* [Text block]
********************

This paper discusses about the vmware ESX Server that effectively multiplexes a multiprocessor shared memory hardware (just as in the Disco paper) among multiple VMs running commodity operating systems on them. It also discusses about the optimizations made by vmware apart from the concepts introduced in the Disco paper (page replication/migration, copy on write and sharing of pages among VMs, memory management using pmap, shadow page tables) such as ballooning, idle time estimation and reclaiming idle pages based on tax rate, share based allocation and finally benchmarks it against the existing resource management techniques.

Problem:

When multiple VMs run on a single hardware, in the absence of the resource management techniques/optimizations used in the paper, memory is usually under-utilized in most common cases. More over as the paper suggests that modifying the guest OS to enhance resource utilization is less preferred, building an efficient software that performs memory management by over-commitment of memory and using efficient page sharing/allocation/deallocation helps overcome the above mentioned disadvantages. Since this is a commercial product, an effective mechanism to charge users and provide performance to customers based on SLAs is also required, which lead to innovative proportional sharing mechanisms.

********************

* [Records shown]
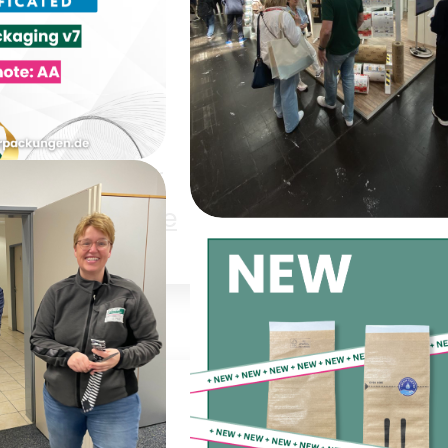
Backwaren
Elektronik
Obst &
müse
Schüttgüter
Trockenware
 AA bei der
ckaging
Heute geht’s los –
ssue 7
INTERPACK!
ung
WR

********************

* [Work instruction A]
Answer these questions from the ESX Server summary:
(i) What kind of hardware does ESX Server multiplex among multiple VMs?
(ii) Name the optimizations the summary lists that vmware made apart from the concepts introduced in the Disco paper.
(iii) How does the summary rate modifying the guest OS to enhance resource utilization?
* [Work instruction B] According to the ESX Server summary, why were proportional sharing mechanisms developed?
* [Work instruction C] From the ESX Server summary, extract the part that opens with "When multiple VMs" and closes with "proportional sharing mechanisms.".
Answer from the ESX Server summary alone.

* [Expected answer A]
(i) Multiprocessor shared memory hardware.
(ii) Ballooning, idle time estimation and reclaiming idle pages based on tax rate, and share based allocation.
(iii) As less preferred.

* [Expected answer B] ESX Server is a commercial product, so it needs an effective way to charge users and to give customers performance based on SLAs. That need led to the proportional sharing mechanisms.

* [Expected answer C]
When multiple VMs run on a single hardware, in the absence of the resource management techniques/optimizations used in the paper, memory is usually under-utilized in most common cases. More over as the paper suggests that modifying the guest OS to enhance resource utilization is less preferred, building an efficient software that performs memory management by over-commitment of memory and using efficient page sharing/allocation/deallocation helps overcome the above mentioned disadvantages. Since this is a commercial product, an effective mechanism to charge users and provide performance to customers based on SLAs is also required, which lead to innovative proportional sharing mechanisms.